*** Records provided Section Begins ***
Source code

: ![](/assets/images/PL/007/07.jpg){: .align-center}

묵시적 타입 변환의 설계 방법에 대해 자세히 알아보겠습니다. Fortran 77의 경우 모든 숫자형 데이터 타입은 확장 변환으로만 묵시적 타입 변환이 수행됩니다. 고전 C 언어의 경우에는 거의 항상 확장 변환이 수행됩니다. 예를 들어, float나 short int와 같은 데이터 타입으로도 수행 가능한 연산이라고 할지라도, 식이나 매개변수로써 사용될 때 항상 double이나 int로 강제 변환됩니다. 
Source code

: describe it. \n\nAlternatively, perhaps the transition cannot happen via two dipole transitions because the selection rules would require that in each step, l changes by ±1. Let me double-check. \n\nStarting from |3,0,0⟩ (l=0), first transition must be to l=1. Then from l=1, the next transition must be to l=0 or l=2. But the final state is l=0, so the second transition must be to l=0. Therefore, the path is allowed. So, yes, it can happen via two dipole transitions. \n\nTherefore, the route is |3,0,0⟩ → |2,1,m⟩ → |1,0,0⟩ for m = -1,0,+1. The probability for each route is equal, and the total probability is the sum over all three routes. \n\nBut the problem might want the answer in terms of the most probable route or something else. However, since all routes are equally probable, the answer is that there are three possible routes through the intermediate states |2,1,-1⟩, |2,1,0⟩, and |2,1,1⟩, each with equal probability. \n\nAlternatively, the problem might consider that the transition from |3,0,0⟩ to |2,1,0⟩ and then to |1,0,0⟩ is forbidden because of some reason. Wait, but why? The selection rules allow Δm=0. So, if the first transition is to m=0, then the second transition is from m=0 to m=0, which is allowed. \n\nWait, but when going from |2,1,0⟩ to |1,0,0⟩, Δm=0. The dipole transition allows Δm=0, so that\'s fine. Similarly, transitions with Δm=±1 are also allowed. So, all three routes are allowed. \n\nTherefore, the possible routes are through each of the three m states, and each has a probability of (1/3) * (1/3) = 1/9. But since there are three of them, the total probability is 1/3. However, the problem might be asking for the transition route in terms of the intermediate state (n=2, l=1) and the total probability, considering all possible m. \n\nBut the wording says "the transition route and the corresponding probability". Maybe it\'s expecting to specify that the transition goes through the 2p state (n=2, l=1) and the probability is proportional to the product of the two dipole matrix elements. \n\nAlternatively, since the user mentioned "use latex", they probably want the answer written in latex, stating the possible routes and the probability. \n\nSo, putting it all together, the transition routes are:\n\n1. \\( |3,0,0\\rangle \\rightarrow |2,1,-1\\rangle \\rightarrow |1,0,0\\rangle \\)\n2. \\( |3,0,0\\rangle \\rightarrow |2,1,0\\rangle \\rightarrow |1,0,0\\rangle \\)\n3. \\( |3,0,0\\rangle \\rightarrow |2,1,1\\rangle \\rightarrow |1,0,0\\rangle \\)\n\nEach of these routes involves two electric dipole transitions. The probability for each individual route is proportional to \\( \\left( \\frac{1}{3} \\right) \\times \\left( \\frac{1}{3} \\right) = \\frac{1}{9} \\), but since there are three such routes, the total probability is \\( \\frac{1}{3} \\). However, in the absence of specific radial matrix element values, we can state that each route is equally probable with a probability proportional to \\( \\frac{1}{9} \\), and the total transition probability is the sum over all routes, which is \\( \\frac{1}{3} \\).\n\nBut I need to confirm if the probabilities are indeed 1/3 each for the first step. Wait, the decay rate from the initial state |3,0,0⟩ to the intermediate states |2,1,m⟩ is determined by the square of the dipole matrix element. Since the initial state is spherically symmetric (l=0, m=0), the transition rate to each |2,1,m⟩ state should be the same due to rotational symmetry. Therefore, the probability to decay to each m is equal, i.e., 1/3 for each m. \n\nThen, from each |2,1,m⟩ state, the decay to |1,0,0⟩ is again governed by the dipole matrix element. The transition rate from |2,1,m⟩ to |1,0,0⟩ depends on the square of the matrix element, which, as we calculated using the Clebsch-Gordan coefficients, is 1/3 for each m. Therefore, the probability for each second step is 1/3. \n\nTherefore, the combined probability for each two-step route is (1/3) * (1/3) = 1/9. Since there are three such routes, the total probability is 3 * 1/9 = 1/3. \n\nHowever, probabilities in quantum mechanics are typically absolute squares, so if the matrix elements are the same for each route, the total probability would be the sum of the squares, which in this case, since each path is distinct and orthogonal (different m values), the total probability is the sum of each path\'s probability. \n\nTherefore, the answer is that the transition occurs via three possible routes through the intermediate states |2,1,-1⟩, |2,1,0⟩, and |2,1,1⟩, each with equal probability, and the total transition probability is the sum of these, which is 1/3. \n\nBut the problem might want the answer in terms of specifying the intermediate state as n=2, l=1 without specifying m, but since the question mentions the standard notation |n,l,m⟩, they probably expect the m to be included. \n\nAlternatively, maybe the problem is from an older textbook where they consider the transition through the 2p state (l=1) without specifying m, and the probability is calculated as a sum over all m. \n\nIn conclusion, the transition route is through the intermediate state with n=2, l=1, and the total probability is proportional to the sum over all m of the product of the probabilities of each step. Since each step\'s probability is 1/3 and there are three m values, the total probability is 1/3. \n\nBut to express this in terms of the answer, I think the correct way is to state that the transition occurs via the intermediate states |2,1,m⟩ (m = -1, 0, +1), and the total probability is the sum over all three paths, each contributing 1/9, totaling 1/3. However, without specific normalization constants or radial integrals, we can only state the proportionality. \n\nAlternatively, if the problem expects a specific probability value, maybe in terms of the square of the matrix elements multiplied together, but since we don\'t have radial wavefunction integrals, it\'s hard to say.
*** Records provided Section Ends ***
**Task instructions:**
Reproduce each record exactly, leaving nothing out.

**Exercise solution:**
Source code

: ![](/assets/images/PL/007/07.jpg){: .align-center}

묵시적 타입 변환의 설계 방법에 대해 자세히 알아보겠습니다. Fortran 77의 경우 모든 숫자형 데이터 타입은 확장 변환으로만 묵시적 타입 변환이 수행됩니다. 고전 C 언어의 경우에는 거의 항상 확장 변환이 수행됩니다. 예를 들어, float나 short int와 같은 데이터 타입으로도 수행 가능한 연산이라고 할지라도, 식이나 매개변수로써 사용될 때 항상 double이나 int로 강제 변환됩니다. 
Source code

: describe it. \n\nAlternatively, perhaps the transition cannot happen via two dipole transitions because the selection rules would require that in each step, l changes by ±1. Let me double-check. \n\nStarting from |3,0,0⟩ (l=0), first transition must be to l=1. Then from l=1, the next transition must be to l=0 or l=2. But the final state is l=0, so the second transition must be to l=0. Therefore, the path is allowed. So, yes, it can happen via two dipole transitions. \n\nTherefore, the route is |3,0,0⟩ → |2,1,m⟩ → |1,0,0⟩ for m = -1,0,+1. The probability for each route is equal, and the total probability is the sum over all three routes. \n\nBut the problem might want the answer in terms of the most probable route or something else. However, since all routes are equally probable, the answer is that there are three possible routes through the intermediate states |2,1,-1⟩, |2,1,0⟩, and |2,1,1⟩, each with equal probability. \n\nAlternatively, the problem might consider that the transition from |3,0,0⟩ to |2,1,0⟩ and then to |1,0,0⟩ is forbidden because of some reason. Wait, but why? The selection rules allow Δm=0. So, if the first transition is to m=0, then the second transition is from m=0 to m=0, which is allowed. \n\nWait, but when going from |2,1,0⟩ to |1,0,0⟩, Δm=0. The dipole transition allows Δm=0, so that\'s fine. Similarly, transitions with Δm=±1 are also allowed. So, all three routes are allowed. \n\nTherefore, the possible routes are through each of the three m states, and each has a probability of (1/3) * (1/3) = 1/9. But since there are three of them, the total probability is 1/3. However, the problem might be asking for the transition route in terms of the intermediate state (n=2, l=1) and the total probability, considering all possible m. \n\nBut the wording says "the transition route and the corresponding probability". Maybe it\'s expecting to specify that the transition goes through the 2p state (n=2, l=1) and the probability is proportional to the product of the two dipole matrix elements. \n\nAlternatively, since the user mentioned "use latex", they probably want the answer written in latex, stating the possible routes and the probability. \n\nSo, putting it all together, the transition routes are:\n\n1. \\( |3,0,0\\rangle \\rightarrow |2,1,-1\\rangle \\rightarrow |1,0,0\\rangle \\)\n2. \\( |3,0,0\\rangle \\rightarrow |2,1,0\\rangle \\rightarrow |1,0,0\\rangle \\)\n3. \\( |3,0,0\\rangle \\rightarrow |2,1,1\\rangle \\rightarrow |1,0,0\\rangle \\)\n\nEach of these routes involves two electric dipole transitions. The probability for each individual route is proportional to \\( \\left( \\frac{1}{3} \\right) \\times \\left( \\frac{1}{3} \\right) = \\frac{1}{9} \\), but since there are three such routes, the total probability is \\( \\frac{1}{3} \\). However, in the absence of specific radial matrix element values, we can state that each route is equally probable with a probability proportional to \\( \\frac{1}{9} \\), and the total transition probability is the sum over all routes, which is \\( \\frac{1}{3} \\).\n\nBut I need to confirm if the probabilities are indeed 1/3 each for the first step. Wait, the decay rate from the initial state |3,0,0⟩ to the intermediate states |2,1,m⟩ is determined by the square of the dipole matrix element. Since the initial state is spherically symmetric (l=0, m=0), the transition rate to each |2,1,m⟩ state should be the same due to rotational symmetry. Therefore, the probability to decay to each m is equal, i.e., 1/3 for each m. \n\nThen, from each |2,1,m⟩ state, the decay to |1,0,0⟩ is again governed by the dipole matrix element. The transition rate from |2,1,m⟩ to |1,0,0⟩ depends on the square of the matrix element, which, as we calculated using the Clebsch-Gordan coefficients, is 1/3 for each m. Therefore, the probability for each second step is 1/3. \n\nTherefore, the combined probability for each two-step route is (1/3) * (1/3) = 1/9. Since there are three such routes, the total probability is 3 * 1/9 = 1/3. \n\nHowever, probabilities in quantum mechanics are typically absolute squares, so if the matrix elements are the same for each route, the total probability would be the sum of the squares, which in this case, since each path is distinct and orthogonal (different m values), the total probability is the sum of each path\'s probability. \n\nTherefore, the answer is that the transition occurs via three possible routes through the intermediate states |2,1,-1⟩, |2,1,0⟩, and |2,1,1⟩, each with equal probability, and the total transition probability is the sum of these, which is 1/3. \n\nBut the problem might want the answer in terms of specifying the intermediate state as n=2, l=1 without specifying m, but since the question mentions the standard notation |n,l,m⟩, they probably expect the m to be included. \n\nAlternatively, maybe the problem is from an older textbook where they consider the transition through the 2p state (l=1) without specifying m, and the probability is calculated as a sum over all m. \n\nIn conclusion, the transition route is through the intermediate state with n=2, l=1, and the total probability is proportional to the sum over all m of the product of the probabilities of each step. Since each step\'s probability is 1/3 and there are three m values, the total probability is 1/3. \n\nBut to express this in terms of the answer, I think the correct way is to state that the transition occurs via the intermediate states |2,1,m⟩ (m = -1, 0, +1), and the total probability is the sum over all three paths, each contributing 1/9, totaling 1/3. However, without specific normalization constants or radial integrals, we can only state the proportionality. \n\nAlternatively, if the problem expects a specific probability value, maybe in terms of the square of the matrix elements multiplied together, but since we don\'t have radial wavefunction integrals, it\'s hard to say.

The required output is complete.